ST - Refund - Rule 5 - Ground taken in Revenue appeal that nexus is required to be proved of input services used for services provided outside India was not ground of rejection of refund by adjudicating authority, hence appeal not sustainable: CESTAT
By TIOL News Service
MUMBAI, AUGUST 18, 2014: THIS is a Revenue appeal.
The respondent assessee is engaged in providing taxable services falling under the category of "Information Technology Software Services" and is registered with the Service Tax Department. They exported services and preferred claim of refund under the Rule 5 of the CCR, 2004 but were rejected mainly on the ground that the invoices are raised in the name of different parties whereas the remitter of foreign exchange appears to be different. The address on some of the input invoices of the appellant are not proper as it shows the address of the Link Way Estate, Link Road, Malad (W), Mumbai, whereas the registered office is located at 2 nd Floor, B Wing, Acme I-I Park, Old Nagardas Road, Mogra Village, Andheri (E), Mumbai. The second ground of rejection is, values of taxable services do not tally with the amount received in the given quarter.
The Commissioner (Appeals) allowed the appeal on the ground that there is no dispute as regards compliance of Rule 3(2) of the Export of Service Rules. Furthermore, as regards the difference in name of service receiver and name of remitter of foreign exchange, the appellant explained that have engaged payment handlers outside India, who chase the payment with the recipient of service and having collected the same, remitted the amount to the appellant after following the provisions under FEMA and accordingly, there is no ground for rejection of refund claim. In the matter of address in the invoices, the corporate office was shifted in the year 2009, the appellant had submitted. Further, as regards the difference in the value of the services, it is stated that the value of services rendered and the value of invoices raised can never be the same, a common occurrence in business, with regard to remittance received during the relevant period and it is not a discrepancy. It is also common that the payments are received after few months from the raising of invoices, upon settlement.
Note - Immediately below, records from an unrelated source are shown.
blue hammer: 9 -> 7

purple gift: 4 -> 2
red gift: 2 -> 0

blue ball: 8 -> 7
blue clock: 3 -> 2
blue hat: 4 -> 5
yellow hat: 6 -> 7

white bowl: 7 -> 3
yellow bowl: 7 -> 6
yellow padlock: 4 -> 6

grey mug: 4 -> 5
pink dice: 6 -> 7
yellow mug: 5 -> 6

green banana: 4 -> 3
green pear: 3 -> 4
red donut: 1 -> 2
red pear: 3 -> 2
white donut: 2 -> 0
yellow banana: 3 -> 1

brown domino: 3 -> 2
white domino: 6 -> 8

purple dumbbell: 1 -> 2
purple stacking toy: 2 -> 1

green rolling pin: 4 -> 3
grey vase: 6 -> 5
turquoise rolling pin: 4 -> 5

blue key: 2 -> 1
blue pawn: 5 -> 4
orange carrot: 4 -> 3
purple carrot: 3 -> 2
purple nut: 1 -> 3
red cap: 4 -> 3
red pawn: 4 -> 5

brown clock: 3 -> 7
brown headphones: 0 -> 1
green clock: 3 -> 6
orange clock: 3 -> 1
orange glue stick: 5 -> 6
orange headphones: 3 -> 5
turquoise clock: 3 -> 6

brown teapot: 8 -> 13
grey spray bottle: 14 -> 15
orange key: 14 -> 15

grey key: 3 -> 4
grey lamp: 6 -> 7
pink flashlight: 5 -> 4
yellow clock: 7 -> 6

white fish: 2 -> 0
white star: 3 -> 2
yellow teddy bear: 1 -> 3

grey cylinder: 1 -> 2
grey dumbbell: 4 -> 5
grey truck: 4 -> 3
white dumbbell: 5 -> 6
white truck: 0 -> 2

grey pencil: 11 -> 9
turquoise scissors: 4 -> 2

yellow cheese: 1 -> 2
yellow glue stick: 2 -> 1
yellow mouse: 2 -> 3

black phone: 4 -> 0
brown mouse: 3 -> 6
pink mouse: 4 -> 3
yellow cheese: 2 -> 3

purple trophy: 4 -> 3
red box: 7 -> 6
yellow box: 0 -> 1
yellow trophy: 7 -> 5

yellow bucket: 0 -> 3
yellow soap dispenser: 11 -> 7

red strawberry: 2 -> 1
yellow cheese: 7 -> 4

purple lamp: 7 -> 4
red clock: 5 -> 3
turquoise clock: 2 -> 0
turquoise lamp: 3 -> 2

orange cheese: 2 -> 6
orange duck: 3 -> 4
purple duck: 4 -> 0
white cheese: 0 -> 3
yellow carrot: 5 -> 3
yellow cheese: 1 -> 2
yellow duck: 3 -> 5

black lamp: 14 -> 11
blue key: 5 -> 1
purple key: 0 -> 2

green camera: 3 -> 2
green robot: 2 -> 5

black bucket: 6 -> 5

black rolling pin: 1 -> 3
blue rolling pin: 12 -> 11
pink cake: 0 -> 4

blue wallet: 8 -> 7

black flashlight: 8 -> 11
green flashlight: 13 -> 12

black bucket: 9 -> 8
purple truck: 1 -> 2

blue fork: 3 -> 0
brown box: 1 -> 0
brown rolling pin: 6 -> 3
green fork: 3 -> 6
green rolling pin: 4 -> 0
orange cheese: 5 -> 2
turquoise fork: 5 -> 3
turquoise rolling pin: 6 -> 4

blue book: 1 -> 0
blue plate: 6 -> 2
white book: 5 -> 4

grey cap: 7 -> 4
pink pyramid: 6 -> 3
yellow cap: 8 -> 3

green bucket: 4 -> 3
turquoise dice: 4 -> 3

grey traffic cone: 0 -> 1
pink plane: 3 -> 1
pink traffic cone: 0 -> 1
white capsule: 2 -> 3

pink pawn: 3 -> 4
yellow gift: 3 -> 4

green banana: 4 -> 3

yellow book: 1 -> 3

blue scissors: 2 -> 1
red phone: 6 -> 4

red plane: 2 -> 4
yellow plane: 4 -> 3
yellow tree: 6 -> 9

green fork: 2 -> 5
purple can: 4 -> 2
As mentioned, Revenue is in appeal.
The Bench observed -
"5. The ground no. (i), (ii) and (v) raised by Revenue in the appeals are to the effect that the value of taxable service exported does not tally with the figures shown in St-3 return. So far the above mentioned ground is concerned, the Revenue relies on the Order-in-Original but is unable to dispute the findings of the lower appellate authority and also the points urged in cross-objection field before the Tribunal. The next ground (iii) taken in the appeal is nexus is required to be proved of the input services used for services provided outside India, the same is required under condition No. 5 of Notification No. 5/2006. So far this ground is concerned, I find from the Order-in-Original that this was not the ground of rejection of refund, hence not sustainable. The next ground taken is with regard to address mentioned on some of the invoices, which is at Link Way Estate, Link Road, Malad (W), Mumbai, which is appropriately explained by the respondent in the cross-objection and a categorical finding is also recorded in para 8 of the impugned order. As the said finding of Commissioner (Appeals) has not been challenged, I hold that this ground is also not sustainable. No substantial question is raised vide ground Nos. (iv) & (vi) and the same stand rejected."
In fine, the Revenue appeals were dismissed and the cross-objections filed by the respondent were allowed with consequential relief. The adjudicating authority was directed to issue the refund within 30 days with interest.